Yeah I'm the same way Willie. If the angle finders had a degree settings for 1/4,1/2 and 3/4" it would be a little easier to get the cut closer. The problem is the saws aren't set up that way so there is still trial and error involved. One of the main reasons was as I get older I cant really read the smaller settings anyway......Its the nature of the beast as we age. Secondly the dial size could get smaller if need be and the in-between degree settings would be that much harder to read if they were on the tool.


I've used the digital angle finders over the yrs. They were a pain in the butt at times if the battery's went dead,and I didn't have a spare battery. Yeah I know its my fault.

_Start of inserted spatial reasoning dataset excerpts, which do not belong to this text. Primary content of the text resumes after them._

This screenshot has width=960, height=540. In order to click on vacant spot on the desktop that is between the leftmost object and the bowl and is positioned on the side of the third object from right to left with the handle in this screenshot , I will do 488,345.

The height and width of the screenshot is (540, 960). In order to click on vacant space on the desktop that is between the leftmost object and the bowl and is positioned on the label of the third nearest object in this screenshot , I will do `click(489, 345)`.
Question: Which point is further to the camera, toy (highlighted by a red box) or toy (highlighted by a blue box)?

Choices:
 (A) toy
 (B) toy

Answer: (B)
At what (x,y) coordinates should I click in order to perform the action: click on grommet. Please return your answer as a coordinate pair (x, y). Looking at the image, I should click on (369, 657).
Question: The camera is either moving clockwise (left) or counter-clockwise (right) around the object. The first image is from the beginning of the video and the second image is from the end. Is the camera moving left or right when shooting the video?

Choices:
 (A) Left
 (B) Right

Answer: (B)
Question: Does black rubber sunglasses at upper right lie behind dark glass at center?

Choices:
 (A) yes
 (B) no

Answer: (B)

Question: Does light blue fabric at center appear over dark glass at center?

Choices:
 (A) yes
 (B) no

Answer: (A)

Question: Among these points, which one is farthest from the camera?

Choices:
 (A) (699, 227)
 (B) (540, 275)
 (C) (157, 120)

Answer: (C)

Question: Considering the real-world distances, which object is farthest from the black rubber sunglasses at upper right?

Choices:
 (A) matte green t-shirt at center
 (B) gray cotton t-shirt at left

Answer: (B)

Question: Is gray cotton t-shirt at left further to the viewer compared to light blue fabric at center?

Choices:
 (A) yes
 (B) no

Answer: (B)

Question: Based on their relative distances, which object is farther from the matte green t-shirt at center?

If you dropped it the calibration got off so it has to be sent to the factory to re-calibrate.

That's when I decided to see if I could design a multifunction tool for many task.....................


----------



## Willie T (Jan 29, 2009)

I use a *Mark Ruler*. Polycarbonite, so it's tough. But also cheap so when it DOES eventually break, it's no big loss.
It has a small magnifying bubble where you read the scale.

I know what you mean about the 'shattering'. I bought a compound miter gauge crown holder from Rockler. Some kind of transparent orange plastic.

I dropped it twice, and both times parts of it shattered. The second time, it broke right at the fence-to-bed 90 degree angle.

Rockler was good for it, and replaced it for nothing, (they're a great company), but it was a pain.


----------



## Gary in WA (Mar 11, 2009)

Participants may not publish or discuss any information regarding their product or services

Members and/or users may only discuss details about their company and/or product offerings when the thread starter or poster has made direct reference to their company and stated something untrue or misleading, or something which clearly needs clarifying. The response must be in direct reference to the point discussed only and contain no added promotional information and/or fluff.* It is advisable when in the above scenario to contact us first.*



Users may link to commercial or informational sites as long as you have no vested interest in doing so. Example, someone posts a link to a new tool that they are using or to a leads service they have had success with. We are just trying to stop SELF PROMOTION and not valid discussions. We reserve the right to delete any message that we are unsure of its intentions.
Thank you for reviewing some of the advertising rules.

Gary


----------